What the exercise asks: Write out the stretch of the premature ejaculation drug article from "PDE5i alone or" through "treatment of PE.", word for word.

Document section:
○ ○ ○
PDE5i alone or in combination with SSRI better than SSRI monotherapy for premature ejaculation
It appears that use of phosphodiesterase type 5 inhibitors (PDE5i) alone or in combination with serotonin reuptake inhibitors (SSRIs) is more effective than SSRIs alone in patients with premature ejaculation (PE), according to the results of a network meta-analysis.
“Nevertheless, it also has a problem about the side effects of PDE5i including gastrointestinal or central nervous systems complications, which prevents it as the first-line treatment drug,” the authors noted.
Twenty-five studies met the eligibility criteria in this network meta-analysis. PE oral drugs involved in the studies primarily included SSRIs and PDE5i. Results showed that these oral drugs have varying efficacies for the treatment of PE.
In terms of intravaginal ejaculation latency time at 4–6 weeks, the cumulative rank probability from best to worst was as follows: SSRIs + PDE5i, PDE5i alone, and other SSRIs alone. This meta-analysis also revealed that fluoxetine 20 mg, dapoxetine 60 mg, PDE5i, and SSRIs + PDE5i had a higher incidence rate (IR) of clinically relevant complications. On the other hand, SSRIs alone had relative lower IR.
○ ○ ○
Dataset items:
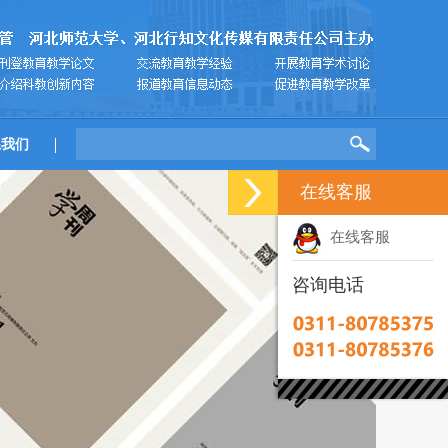
系我们
在线客服
在线客服
咨询电话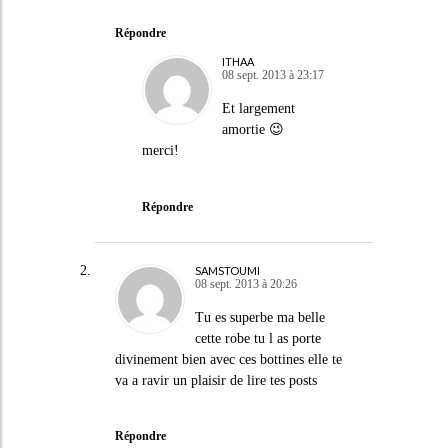
Répondre
ITHAA
08 sept. 2013 à 23:17
Et largement
amortie 😉
merci!
Répondre
SAMSTOUMI
08 sept. 2013 à 20:26
Tu es superbe ma belle
cette robe tu l as porte
divinement bien avec ces bottines elle te
va a ravir un plaisir de lire tes posts
Répondre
○ ○ ○
Response to the task:
PDE5i alone or in combination with SSRI better than SSRI monotherapy for premature ejaculation
It appears that use of phosphodiesterase type 5 inhibitors (PDE5i) alone or in combination with serotonin reuptake inhibitors (SSRIs) is more effective than SSRIs alone in patients with premature ejaculation (PE), according to the results of a network meta-analysis.
“Nevertheless, it also has a problem about the side effects of PDE5i including gastrointestinal or central nervous systems complications, which prevents it as the first-line treatment drug,” the authors noted.
Twenty-five studies met the eligibility criteria in this network meta-analysis. PE oral drugs involved in the studies primarily included SSRIs and PDE5i. Results showed that these oral drugs have varying efficacies for the treatment of PE.